Photography has been an integral part of society for longer than people know. At its conception, humankind did not realize how much this would alter the perception of history, humanity, art, and culture. Photographs are used for so many different purposes, it’s hard to peg down a single effect it has had on culture. From examining the human condition, documenting history, sharing art, to inspiring others, photography has changed many facets of culture.
Now it’s time to step into history and see the world for what it truly was over two centuries ago. The lifespan of a photograph has changed as photography has advanced, so many of the first actual photographs may not be around today. While paintings and literature may give us a view of history through a prejudiced eye, photography gives a much more bare and honest view of history. Following are the oldest photographs known in existence.
The First Camera: Camera Obscura’s Fascinating Evolution
It’s important to note that the “first camera” was actually not a camera as we know it today. Camera obscura means “dark room” in Latin. Sometimes historians will also refer to this as a pinhole image. And it’s easy to see why this is a simplified term for it. The camera obscura lets light in through a small opening on one side and projects a reversed and inverted image on the other. Oftentimes, this was performed in dark rooms, as its Latin name would suggest. The surroundings had to be dark in order for the image to be clear enough. This inverted image method is very similar to how the human eye works.

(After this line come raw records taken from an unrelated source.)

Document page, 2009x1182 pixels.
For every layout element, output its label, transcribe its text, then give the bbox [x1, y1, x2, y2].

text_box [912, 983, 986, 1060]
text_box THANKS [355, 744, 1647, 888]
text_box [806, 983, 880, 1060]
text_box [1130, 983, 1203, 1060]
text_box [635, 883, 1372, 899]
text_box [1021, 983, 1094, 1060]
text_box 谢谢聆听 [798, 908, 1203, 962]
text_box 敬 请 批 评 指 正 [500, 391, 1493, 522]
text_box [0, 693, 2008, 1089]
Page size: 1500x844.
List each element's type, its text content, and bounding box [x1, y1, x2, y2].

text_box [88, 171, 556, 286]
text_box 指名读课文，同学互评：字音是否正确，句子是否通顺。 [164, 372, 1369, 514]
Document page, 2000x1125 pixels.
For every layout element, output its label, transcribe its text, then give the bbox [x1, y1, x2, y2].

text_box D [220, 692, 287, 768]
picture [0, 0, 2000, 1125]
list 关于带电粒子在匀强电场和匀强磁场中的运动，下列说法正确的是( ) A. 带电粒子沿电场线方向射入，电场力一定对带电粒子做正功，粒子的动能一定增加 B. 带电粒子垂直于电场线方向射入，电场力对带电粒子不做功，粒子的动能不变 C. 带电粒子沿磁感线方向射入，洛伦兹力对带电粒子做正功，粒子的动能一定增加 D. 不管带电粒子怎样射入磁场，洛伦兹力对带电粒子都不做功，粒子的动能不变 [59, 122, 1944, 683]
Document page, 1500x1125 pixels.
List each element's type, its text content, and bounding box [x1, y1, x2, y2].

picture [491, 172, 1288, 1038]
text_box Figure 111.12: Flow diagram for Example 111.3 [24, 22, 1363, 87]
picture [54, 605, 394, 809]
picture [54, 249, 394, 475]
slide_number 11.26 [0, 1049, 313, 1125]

This camera obscura theory can be traced back to the studies of Chinese philosopher and the founder of Mohism, Mozi (470 to 390 BCE). Mozi wrote that the image in a camera obscura is flipped upside down because light travels in straight lines from its source. More great minds would later build upon this by noting again how the relationship between sunlight and gaps in the leaves would project an image of the eclipsed sun onto the ground. The great mind behind this observation? The one and only Aristotle in the 4th century. This whole theory kept evolving and building until during the 9th century, Arab philosopher, mathematician, physician, and musician Al-Kindi experimented with light and a pinhole.